La Nouvelle République : Depuis les derniers attentats de Paris, le monde a fait preuve d’une solidarité sans précédent à l’égard de la France. Chose tout à fait naturelle dans la mesure où ce sont des civils qui ont été assassinées froidement. Dans le même temps les civils Palestiniens sont tués quotidiennement par l’armée israélienne. Comment expliquer cette politique des deux poids deux mesures adoptée par la « communauté internationale »?
Il est vrai que les terribles attentats de Paris équivalent pratiquement à la mortalité quotidienne que les guerres occidentales provoquent au Proche-Orient. Ceci correspond à un état mental dans les pays occidentaux qui reste celui du début du vingtième siècle, nos dirigeants conservent une mentalité de type colonial : ils considèrent que c’est à eux de choisir les dirigeants des pays qu’ils estiment « inférieurs ». Ils sont restés à l’époque de Jules Ferry.

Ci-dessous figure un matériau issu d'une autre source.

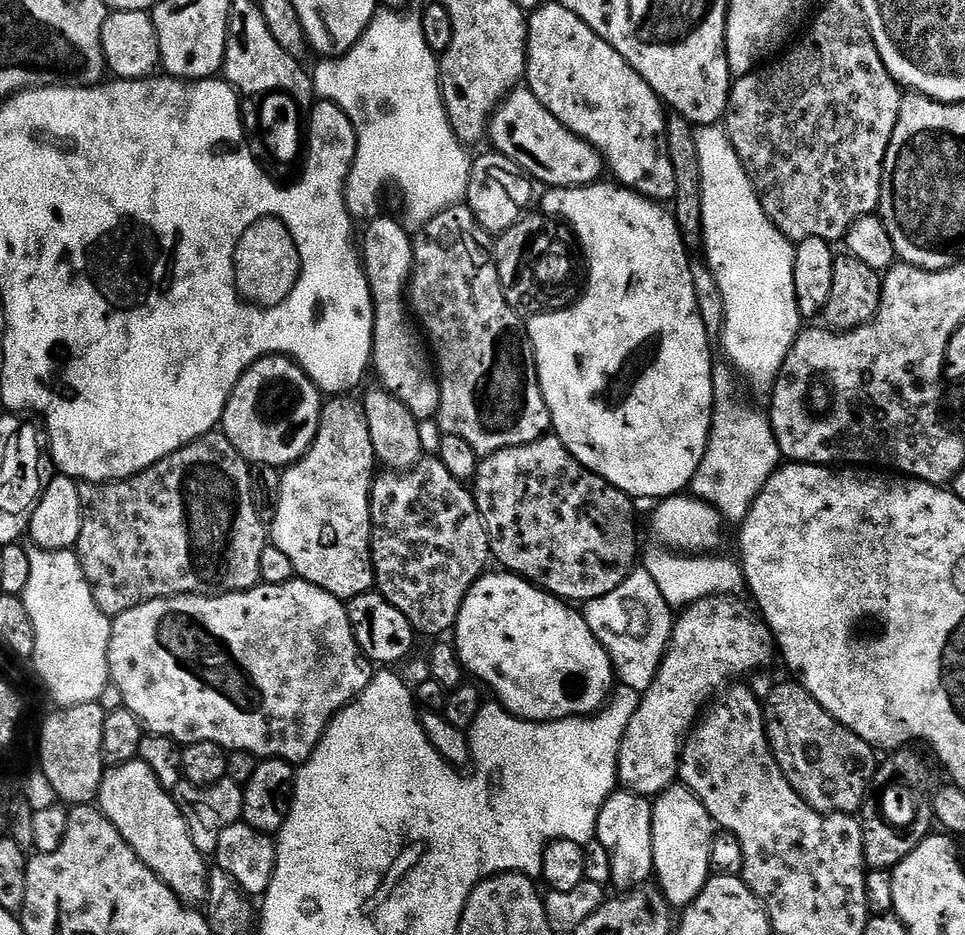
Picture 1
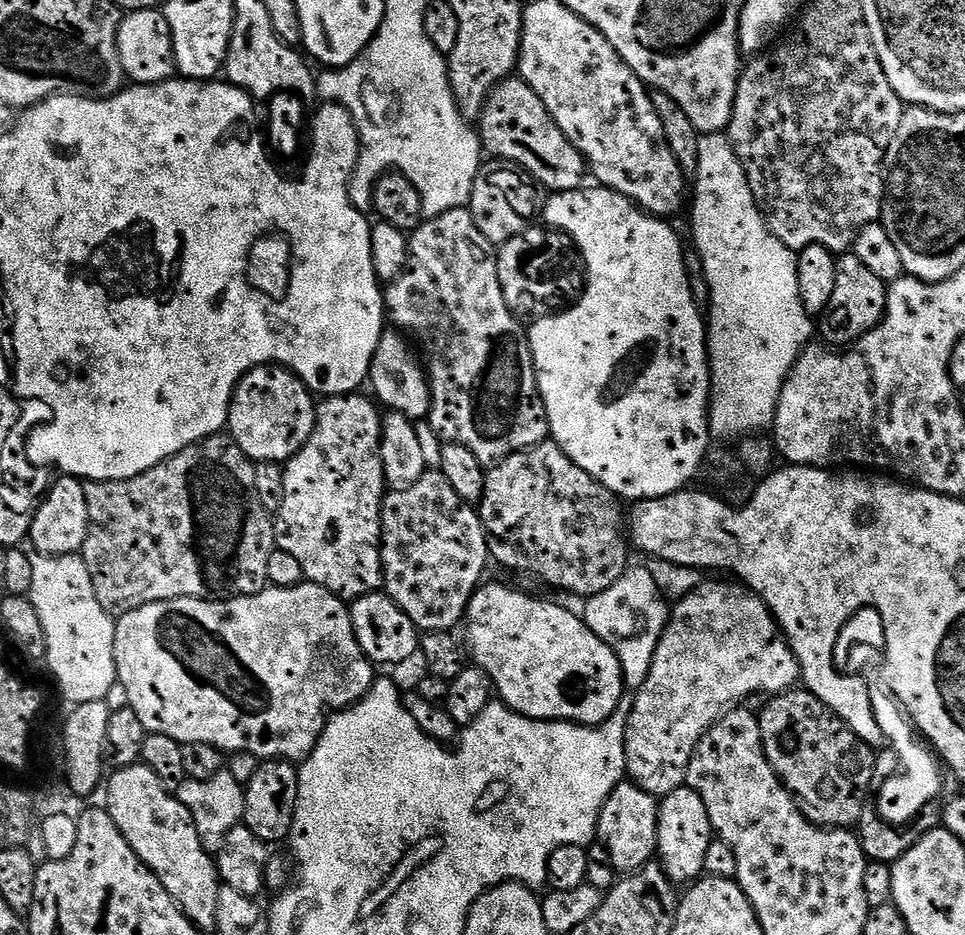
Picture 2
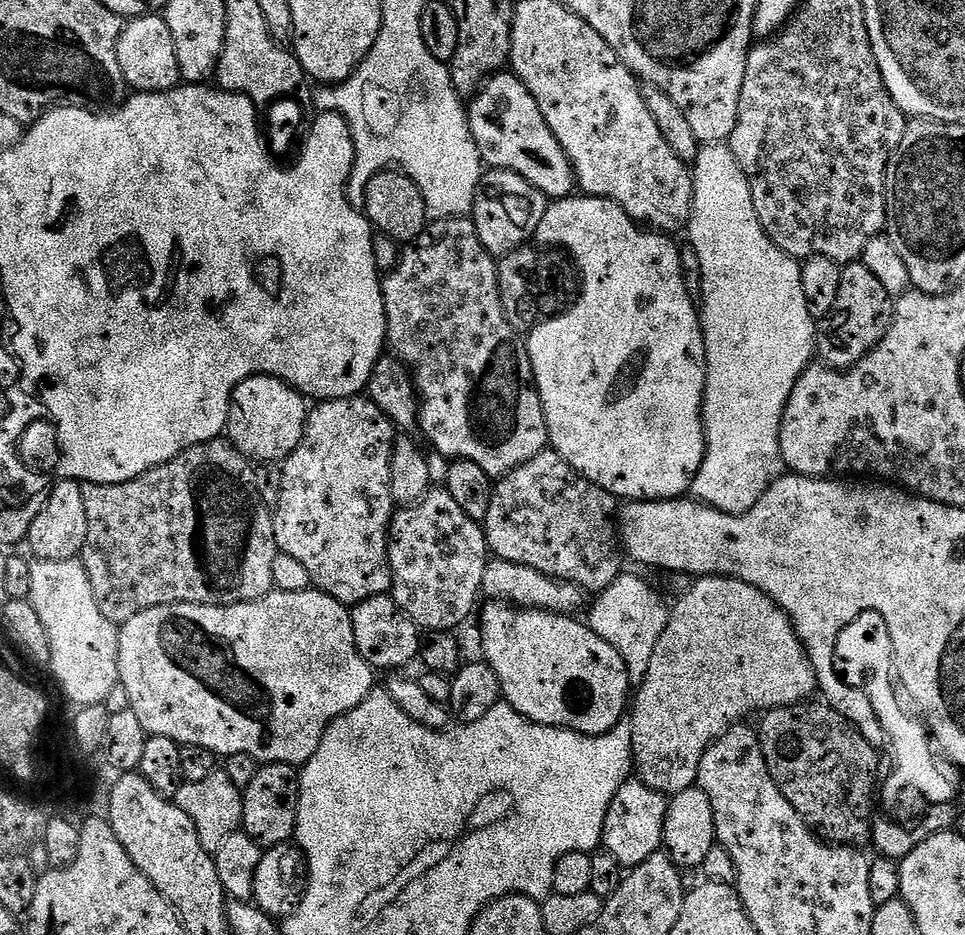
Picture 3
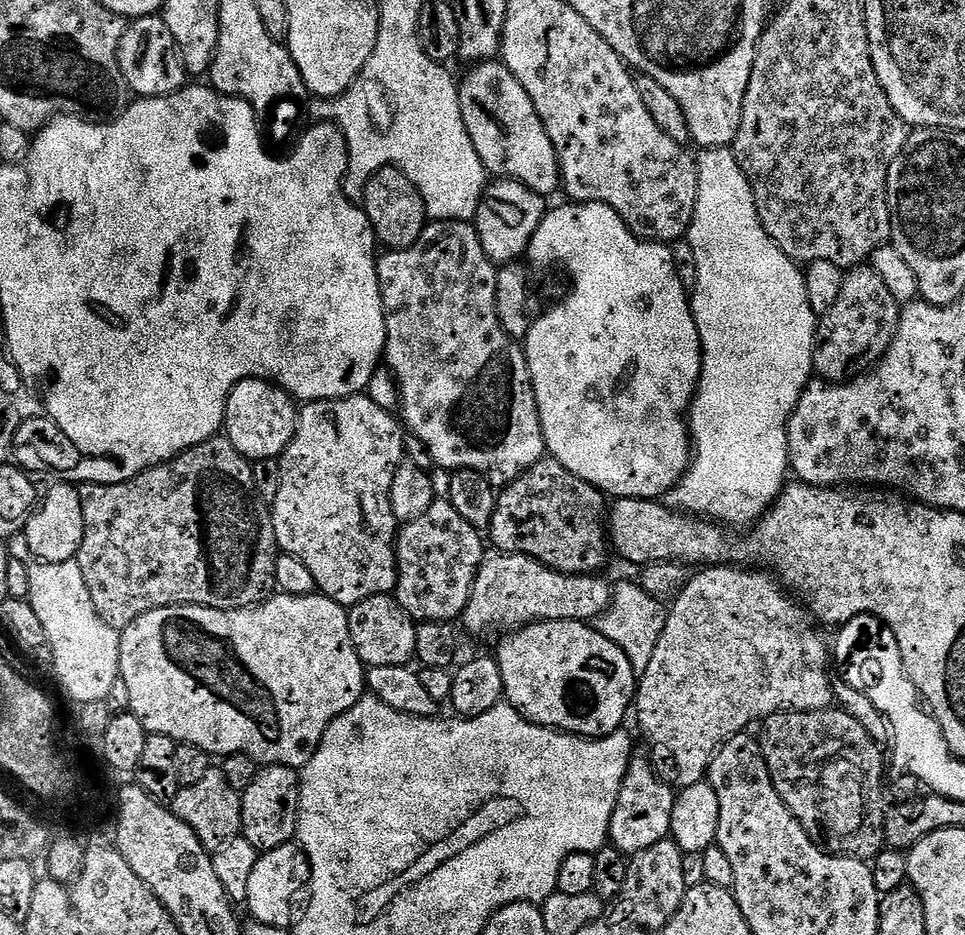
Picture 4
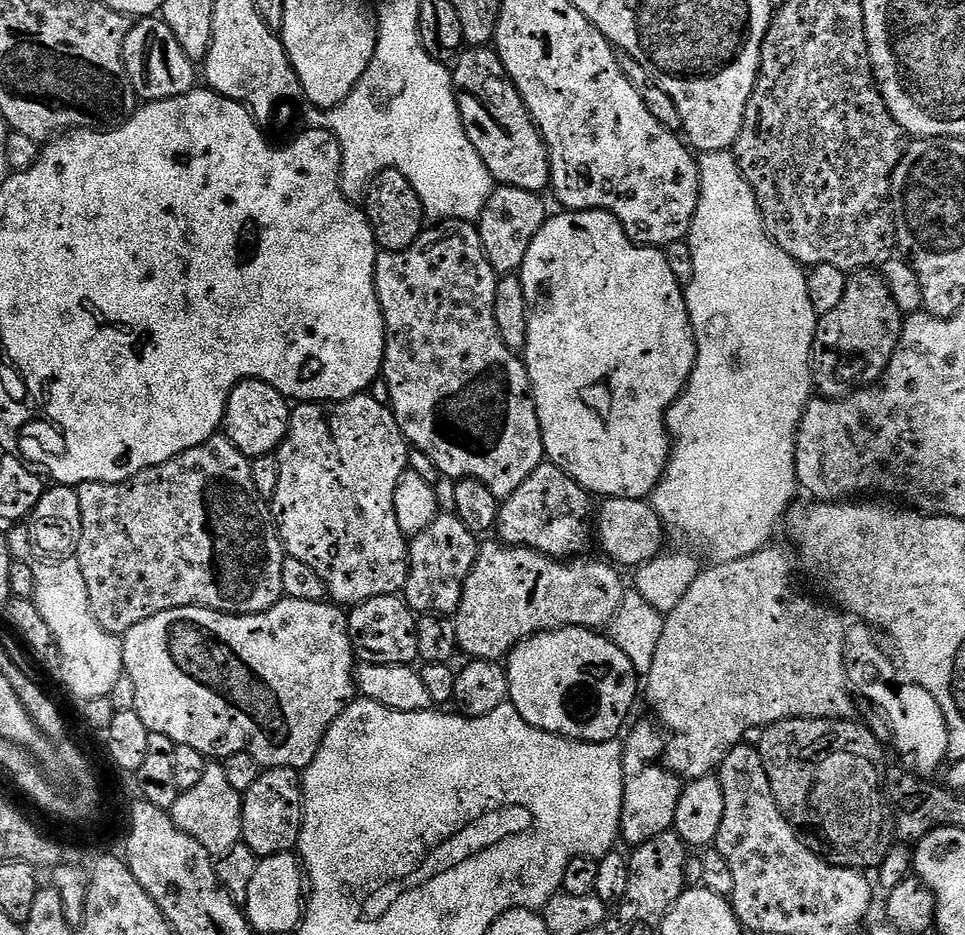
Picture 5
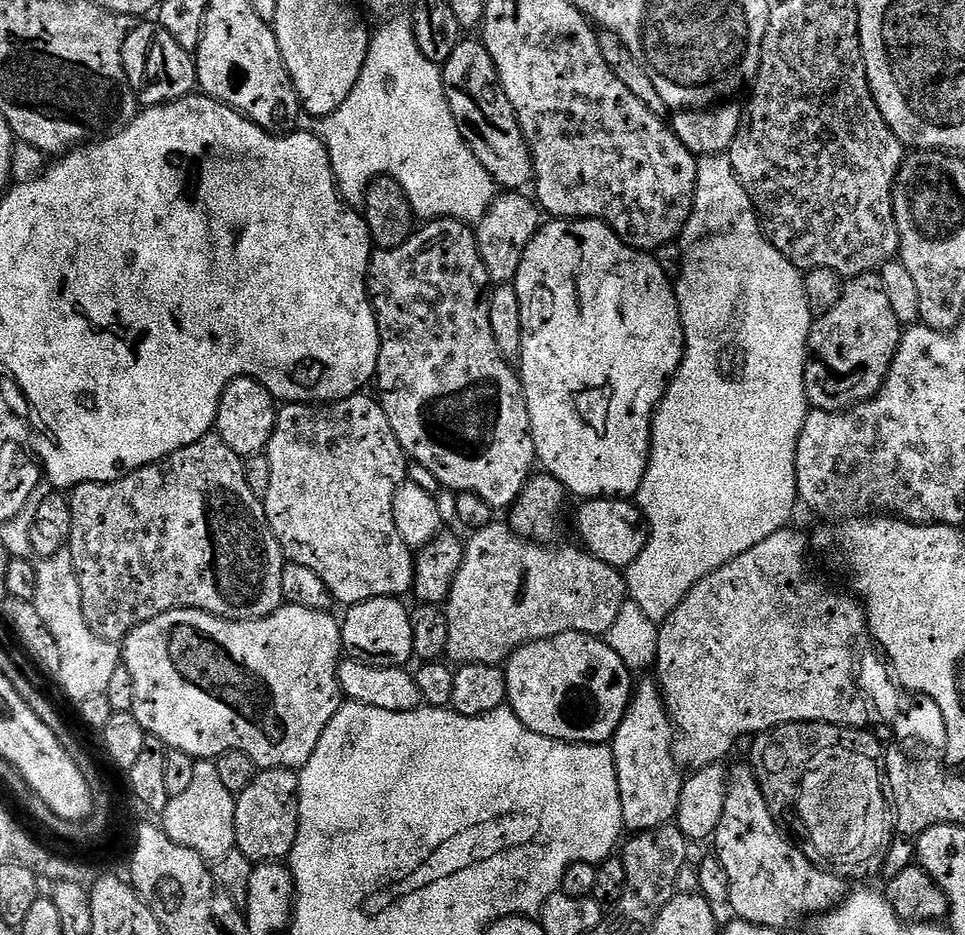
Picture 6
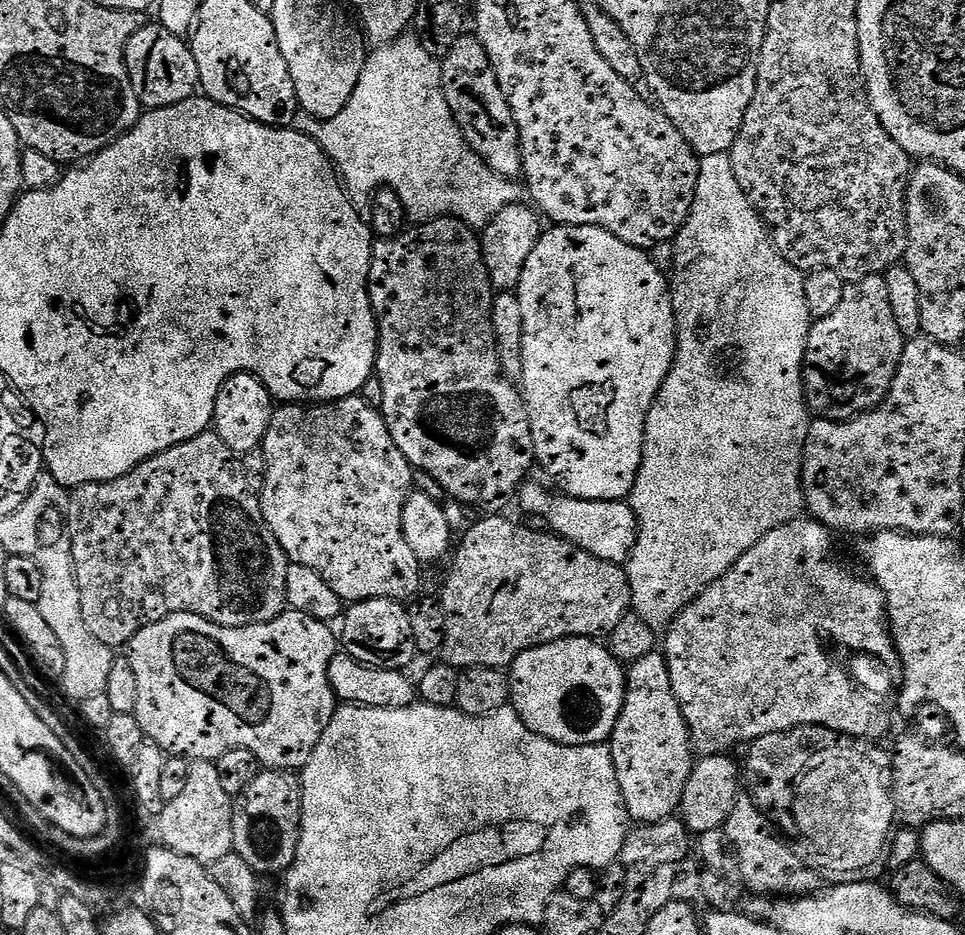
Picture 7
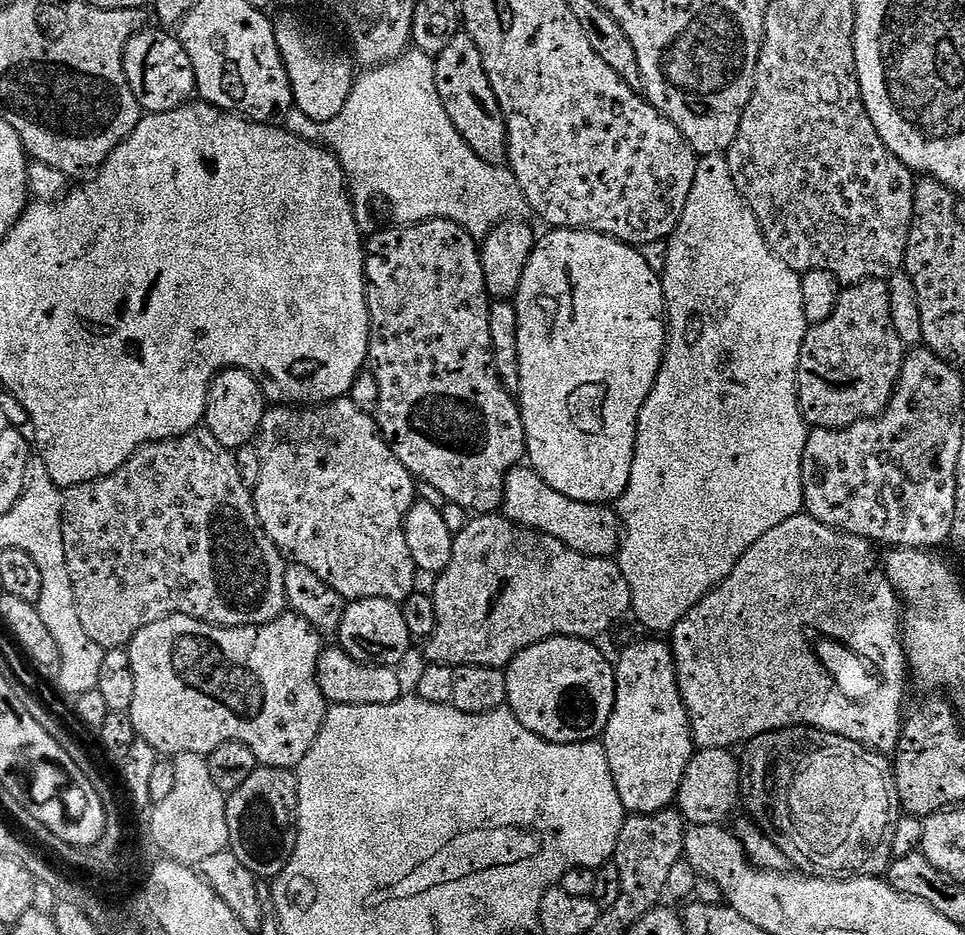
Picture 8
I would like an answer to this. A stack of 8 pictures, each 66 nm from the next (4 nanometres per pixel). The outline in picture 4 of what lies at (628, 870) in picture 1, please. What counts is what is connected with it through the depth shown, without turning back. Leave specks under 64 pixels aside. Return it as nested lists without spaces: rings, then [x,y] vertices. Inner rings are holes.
[[[633,759],[626,770],[626,778],[622,782],[622,790],[618,794],[618,802],[610,818],[608,838],[611,847],[631,858],[642,850],[650,850],[650,846],[657,842],[669,839],[675,801],[676,792],[672,785],[660,778],[652,769],[651,763],[647,759]]]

L’armée française n’a rien à faire en Syrie, elle n’a pas d’accord de coopération militaire avec ce pays, et l’assassinat de citoyens français en Syrie est un crime de guerre. Malheureusement le gouvernement français semble persister et on peut alors craindre d’autres attentats sur le sol français.
Christophe Oberlin est professeur de médecine à l’Université Paris VII, chirurgien à l’hôpital Bichat. Il est un des meilleures spécialistes humanitaires de la question palestinienne.